Parallelism in Workloads

Experiments

In this set of experiments, we quantify the amount of parallelism that exists in our workloads. We determine the optimal speed-up of each workload, assuming that it is given either 1, 2, 4, 8, or 16 workstations. We also determine the slowdown compared to the optimal case that occurs when a FCFS allocation scheme is used.

Workload scripts explicitly denote which jobs may be run in parallel. Our semantics are that all jobs in a parallel group must complete before the next parallel group can begin. Therefore, given an infinite number of processors, we can calculate the run time of the entire script by simply adding together the longest running job in each parallel group.

Optimal Parallelism

To determine the optimal speed-up, we assume that we know the execution time of each application. We use the execution time of the application when it is running sequentially; this is optimistic since the parallel execution may not exploit file cache locality (the results of a flushed file cache are explored in the next section). To determine the total execution time of a script on n processors, we sort in decreasing order the run times of the applications in a parallel group and assign the longest running job as each workstation becomes idle. This ensures that the work is load balanced across processors.

CPU Workload

The three graphs in this section show the speed-up for the CPU Workload with 1, 2, 4, 8, and 16 workstations. (Note that the scale on each graph is different.) All of the applications in the CPU Workload may be done in parallel; no dependencies exist. However, the ability of each workload to take advantage of additional workstations varies widely.

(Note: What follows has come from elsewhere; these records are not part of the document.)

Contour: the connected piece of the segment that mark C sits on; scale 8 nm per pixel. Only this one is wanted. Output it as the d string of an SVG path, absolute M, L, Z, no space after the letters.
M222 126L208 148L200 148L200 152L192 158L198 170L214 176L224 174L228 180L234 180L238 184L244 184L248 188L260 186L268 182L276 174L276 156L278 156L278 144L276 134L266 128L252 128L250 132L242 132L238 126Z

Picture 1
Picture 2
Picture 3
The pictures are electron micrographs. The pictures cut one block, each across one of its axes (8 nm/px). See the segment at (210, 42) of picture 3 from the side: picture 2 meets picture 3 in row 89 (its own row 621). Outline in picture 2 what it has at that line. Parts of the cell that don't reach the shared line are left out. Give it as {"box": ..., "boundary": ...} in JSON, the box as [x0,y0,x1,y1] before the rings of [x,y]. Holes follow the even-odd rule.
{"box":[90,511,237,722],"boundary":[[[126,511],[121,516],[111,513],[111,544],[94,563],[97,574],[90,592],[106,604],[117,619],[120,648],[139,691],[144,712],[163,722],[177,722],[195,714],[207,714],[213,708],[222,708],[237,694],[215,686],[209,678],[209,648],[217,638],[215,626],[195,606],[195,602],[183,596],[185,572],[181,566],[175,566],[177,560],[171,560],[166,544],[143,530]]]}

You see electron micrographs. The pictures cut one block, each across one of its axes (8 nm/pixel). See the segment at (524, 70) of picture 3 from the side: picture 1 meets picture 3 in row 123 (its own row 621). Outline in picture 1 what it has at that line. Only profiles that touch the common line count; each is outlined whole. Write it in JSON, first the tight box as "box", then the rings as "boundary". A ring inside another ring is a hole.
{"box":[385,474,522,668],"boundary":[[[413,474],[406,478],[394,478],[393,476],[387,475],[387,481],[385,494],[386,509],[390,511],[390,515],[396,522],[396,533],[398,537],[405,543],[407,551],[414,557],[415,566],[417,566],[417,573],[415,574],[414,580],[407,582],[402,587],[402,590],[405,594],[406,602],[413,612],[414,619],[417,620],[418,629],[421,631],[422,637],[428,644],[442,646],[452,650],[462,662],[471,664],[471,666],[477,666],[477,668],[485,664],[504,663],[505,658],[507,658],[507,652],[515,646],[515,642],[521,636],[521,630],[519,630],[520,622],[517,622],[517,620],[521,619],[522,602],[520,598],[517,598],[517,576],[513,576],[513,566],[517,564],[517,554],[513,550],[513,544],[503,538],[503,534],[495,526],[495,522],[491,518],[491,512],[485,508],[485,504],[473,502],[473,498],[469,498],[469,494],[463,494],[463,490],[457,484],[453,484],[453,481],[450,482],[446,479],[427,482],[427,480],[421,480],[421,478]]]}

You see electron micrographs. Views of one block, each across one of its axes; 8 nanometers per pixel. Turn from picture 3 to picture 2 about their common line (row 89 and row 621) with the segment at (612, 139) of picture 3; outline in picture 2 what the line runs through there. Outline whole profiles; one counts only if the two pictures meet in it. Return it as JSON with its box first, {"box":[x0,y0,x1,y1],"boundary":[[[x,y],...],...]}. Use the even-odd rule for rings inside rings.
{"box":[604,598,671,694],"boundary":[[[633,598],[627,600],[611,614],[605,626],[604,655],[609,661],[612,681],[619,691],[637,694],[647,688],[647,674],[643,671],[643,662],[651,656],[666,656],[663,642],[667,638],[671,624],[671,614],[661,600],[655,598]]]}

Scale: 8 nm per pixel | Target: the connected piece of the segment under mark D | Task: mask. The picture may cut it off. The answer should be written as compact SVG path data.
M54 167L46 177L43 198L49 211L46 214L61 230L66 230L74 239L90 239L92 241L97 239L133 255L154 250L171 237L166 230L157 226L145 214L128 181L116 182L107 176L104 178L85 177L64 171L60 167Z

Many of the workloads (e.g., spice, mdljdp2, hydro2, ear, ora, and swm256) consist of only two or three jobs and in many cases, one of the jobs is significantly longer than the others. Therefore, these workloads can not effectively use more than two workstations, and still see speed-ups of less than 1.5. The other end of the spectrum is exemplified by the workloads in the last graph, tomcatv and doduc. These workloads consist of many job runs, with a sufficient number of short jobs to load balance the system.

I/O Workload

The I/O workload contains less parallelism than the CPU Workload because dependencies exist between many of the applications. The two exceptions are the runs of sim which have no dependencies. In these cases, we see best-case speed-ups of 5 (smaller runs) and 3 (longer runs).

Development Workload

Finally, the development workload is able to take advantage of parallelism when compiling a large number of files. (Note that not all development workloads are shown; we did not explicitly expose the parallelism in the makes for the some of the workloads.)

FCFS Allocation

We also examine the effects of assigning jobs in the order that the user submitted them to the system to workstations. In these graphs, we only look at the CPU Workload.

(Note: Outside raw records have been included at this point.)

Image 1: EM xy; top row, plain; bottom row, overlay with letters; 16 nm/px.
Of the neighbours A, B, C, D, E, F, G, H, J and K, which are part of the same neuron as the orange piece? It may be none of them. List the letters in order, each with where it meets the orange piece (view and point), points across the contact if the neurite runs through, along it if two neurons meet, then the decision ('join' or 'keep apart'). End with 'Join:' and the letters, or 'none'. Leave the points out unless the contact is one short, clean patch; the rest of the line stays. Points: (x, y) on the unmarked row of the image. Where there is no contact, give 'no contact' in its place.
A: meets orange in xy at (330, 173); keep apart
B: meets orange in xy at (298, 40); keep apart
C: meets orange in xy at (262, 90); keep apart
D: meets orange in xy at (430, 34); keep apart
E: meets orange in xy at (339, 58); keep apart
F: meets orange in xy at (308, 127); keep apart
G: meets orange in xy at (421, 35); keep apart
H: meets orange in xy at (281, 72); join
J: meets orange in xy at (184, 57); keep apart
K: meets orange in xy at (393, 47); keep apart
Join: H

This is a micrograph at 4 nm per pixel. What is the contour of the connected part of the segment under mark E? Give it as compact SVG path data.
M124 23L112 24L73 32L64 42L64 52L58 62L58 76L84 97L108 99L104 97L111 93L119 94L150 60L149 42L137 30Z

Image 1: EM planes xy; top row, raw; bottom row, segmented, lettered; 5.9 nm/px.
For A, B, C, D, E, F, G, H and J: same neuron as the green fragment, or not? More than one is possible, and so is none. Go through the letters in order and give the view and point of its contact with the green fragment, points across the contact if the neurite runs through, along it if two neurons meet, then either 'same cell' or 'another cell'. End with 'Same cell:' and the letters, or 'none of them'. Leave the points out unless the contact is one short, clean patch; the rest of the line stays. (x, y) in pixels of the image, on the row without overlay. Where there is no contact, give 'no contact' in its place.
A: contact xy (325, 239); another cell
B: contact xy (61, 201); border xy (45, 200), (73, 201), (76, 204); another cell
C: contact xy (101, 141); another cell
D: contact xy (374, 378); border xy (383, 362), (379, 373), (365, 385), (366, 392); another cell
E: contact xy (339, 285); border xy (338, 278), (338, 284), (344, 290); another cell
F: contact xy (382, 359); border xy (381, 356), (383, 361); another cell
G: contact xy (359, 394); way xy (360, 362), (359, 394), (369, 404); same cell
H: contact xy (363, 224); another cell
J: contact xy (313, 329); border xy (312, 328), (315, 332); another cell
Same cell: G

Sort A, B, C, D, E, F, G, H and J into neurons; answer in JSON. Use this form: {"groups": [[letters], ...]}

Clearly, workloads which saw no advantage from optimal parallelism, perform no worse when a less than optimal allocation strategy is used. However, workloads such as su2cor, mdljsp2, mdljdp2, and polmp, which contain between 3 and 6 jobs and saw speedups between 1.5 and 2.5, are sensitive to the allocation strategy when there are only two workstations. This sensitivity occurs because those workloads had large variations in the run times in the order that the user submitted those jobs. As we increase to 4 jobs, the allocation becomes more load-balanced; when as many workstations are available as parallel jobs, the fcfs allocation strategy is identical to the optimal case. The doduc workload is the only workload that sees a difference in performance between the fcfs and the optimal policies with a large number of workstations, due to its very large number of runs.

Conclusions

The amount of parallelism in each workload varies widely; the number of jobs that can be run in parallel vary between 1 and 34 (doduc). However, because of widely varying run times, load balancing the jobs is difficult; speed-ups greater than 6, regardless of the number of available processors, are rare. Since users requesting several processors see diminishing returns, if resources are scarce, then for best overall efficiency, one user should not be able to use many of the workstations.

FCFS is a reasonable allocation strategy in most cases; however, in a few cases, slowdowns near 20% were observed when only two workstations were used. Increasing the number of workstations to four eliminates most differences between the optimal and FCFS allocation.